Other psychological applications where VR has shown promise include weakening cravings that drive addiction and relapse, reducing body size overestimation in anorexia patients, imparting job interview skills to the autistic or formerly incarcerated, distracting from acutely discomforting procedures like chemotherapy and teaching mindfulness in ways that can engage and offer relief for even chronic pain sufferers. Some VR treatments are already rolling out to clinicians’ offices and consumers – “BRAVEMIND” and “STRIVE” are being donated by the charity SoldierStrong to VA offices across America, while the company Limbix offers $200 monthly subscriptions for a headset with their range of medical-grade VR apps.

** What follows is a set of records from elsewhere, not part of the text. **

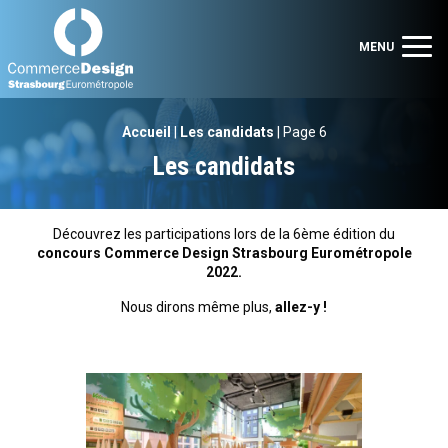
Commerce Design Strasbourg Eurométropole
Men
MENU
Accueil
|
Les candidats
|
Page 6
Les candidats
Découvrez les participations lors de la 6ème édition du
concours Commerce Design Strasbourg Eurométropole
2022.
Nous dirons même plus,
allez-y !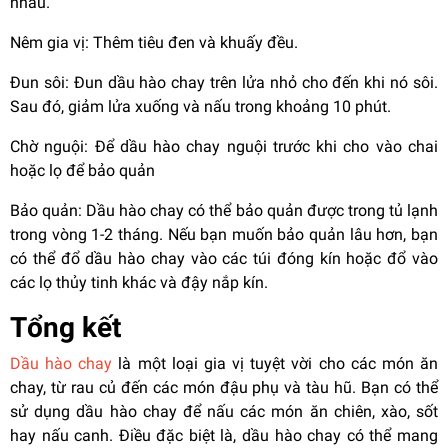
nhau.
Nêm gia vị: Thêm tiêu đen và khuấy đều.
Đun sôi: Đun dầu hào chay trên lửa nhỏ cho đến khi nó sôi.
Sau đó, giảm lửa xuống và nấu trong khoảng 10 phút.
Chờ nguội: Để dầu hào chay nguội trước khi cho vào chai
hoặc lọ để bảo quản
Bảo quản: Dầu hào chay có thể bảo quản được trong tủ lạnh
trong vòng 1-2 tháng. Nếu bạn muốn bảo quản lâu hơn, bạn
có thể đổ dầu hào chay vào các túi đóng kín hoặc đổ vào
các lọ thủy tinh khác và đậy nắp kín.
Tổng kết
Dầu hào chay
là một loại gia vị tuyệt vời cho các món ăn
chay, từ rau củ đến các món đậu phụ và tàu hũ. Bạn có thể
sử dụng dầu hào chay để nấu các món ăn chiên, xào, sốt
hay nấu canh. Điều đặc biệt là, dầu hào chay có thể mang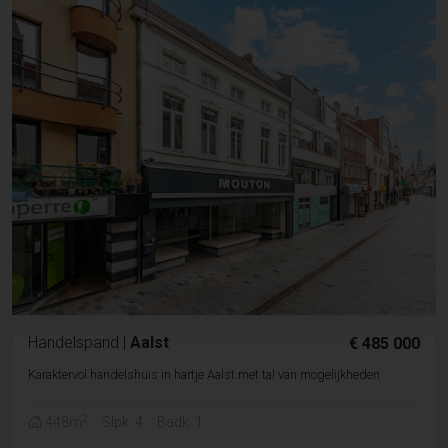
Handelspand
|
Aalst
€ 485 000
Karaktervol handelshuis in hartje Aalst met tal van mogelijkheden
2
448m
Slpk. 4
Badk. 1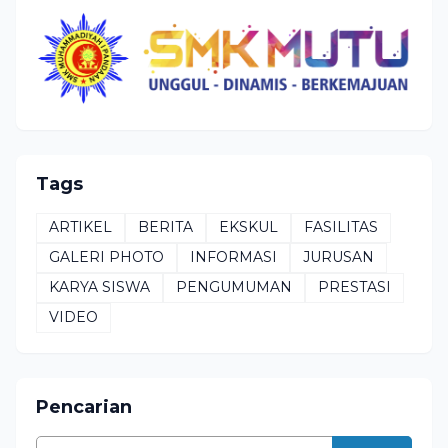
Tags
ARTIKEL
BERITA
EKSKUL
FASILITAS
GALERI PHOTO
INFORMASI
JURUSAN
KARYA SISWA
PENGUMUMAN
PRESTASI
VIDEO
Pencarian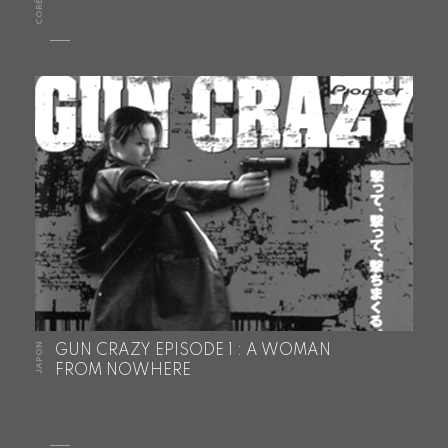
JAPON
GUN CRAZY EPISODE 1 : A WOMAN
FROM NOWHERE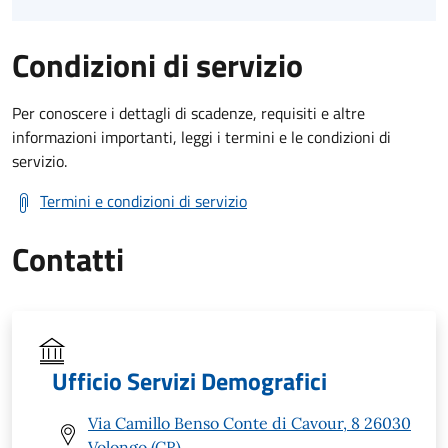
Condizioni di servizio
Per conoscere i dettagli di scadenze, requisiti e altre
informazioni importanti, leggi i termini e le condizioni di
servizio.
Termini e condizioni di servizio
Contatti
Ufficio Servizi Demografici
Via Camillo Benso Conte di Cavour, 8 26030
Volongo (CR)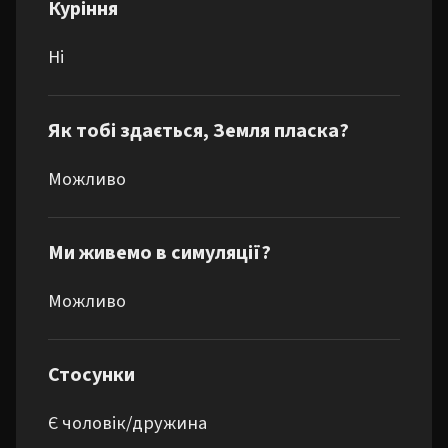
Куріння
Ні
Як тобі здається, Земля пласка?
Можливо
Ми живемо в симуляції?
Можливо
Стосунки
Є чоловік/дружина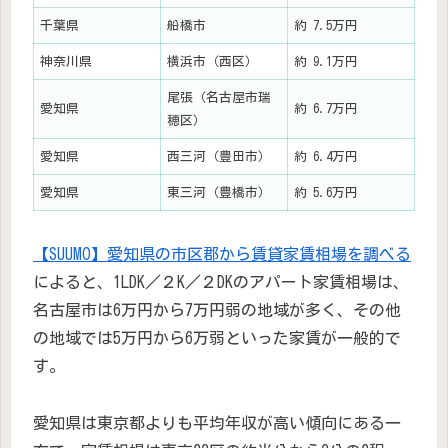
千葉県
船橋市
約 7.5万円
神奈川県
横浜市（西区）
約 9.1万円
尾張（名古屋市瑞
愛知県
約 6.7万円
穂区）
愛知県
西三河（豊田市）
約 6.4万円
愛知県
東三河（豊橋市）
約 5.6万円
【SUUMO】愛知県の市区郡から賃貸家賃相場を調べる
によると、1LDK／２K／２DKのアパート家賃相場は、
名古屋市は6万円から7万円弱の地域が多く、その他
の地域では5万円から6万弱といった家賃が一般的で
す。
愛知県は東京都よりも平均年収が高い傾向にある一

Yet this ability to literally shape and heal human minds has mainly been overshadowed by commercial excitement for VR video games, not that Rizzo minds. Gaming industry investment has driven the technology to new heights in sensory immersion and new lows in cost – from $15k for a full setup in the ’90s to $200 for a standalone headset today – giving it a clinical edge over pricier techniques like neuroimaging.
Now, however, Rizzo considers the incubation period for VR over and stresses the need to distinguish between entertainment versus health-related applications, lest business motives get in the way of credible science and set back public acceptance of the technology. There are many ethical considerations still to be sorted out as well, like ensuring providers have adequate training on the tech as well as patients’ needs and establishing safeguards for self-administered VR treatments.
“We’re not building games here,” Rizzo emphasizes, “we’re building experiences.”
But at the same time, that gaming element may be the key to VR’s revolutionary potential for healthcare. Effective treatment means nothing if people don’t use it, and the allure of VR, demonstrated time and time again in preliminary studies, could actually drive engagement and education in mental health as a whole. Just as the introduction of flight training simulators in the ’30s led to a precipitous drop in aircraft accidents, this could be another immersive practice tool to minimize real-world distress, but with a universal scope and appeal well beyond that of any Game Boy.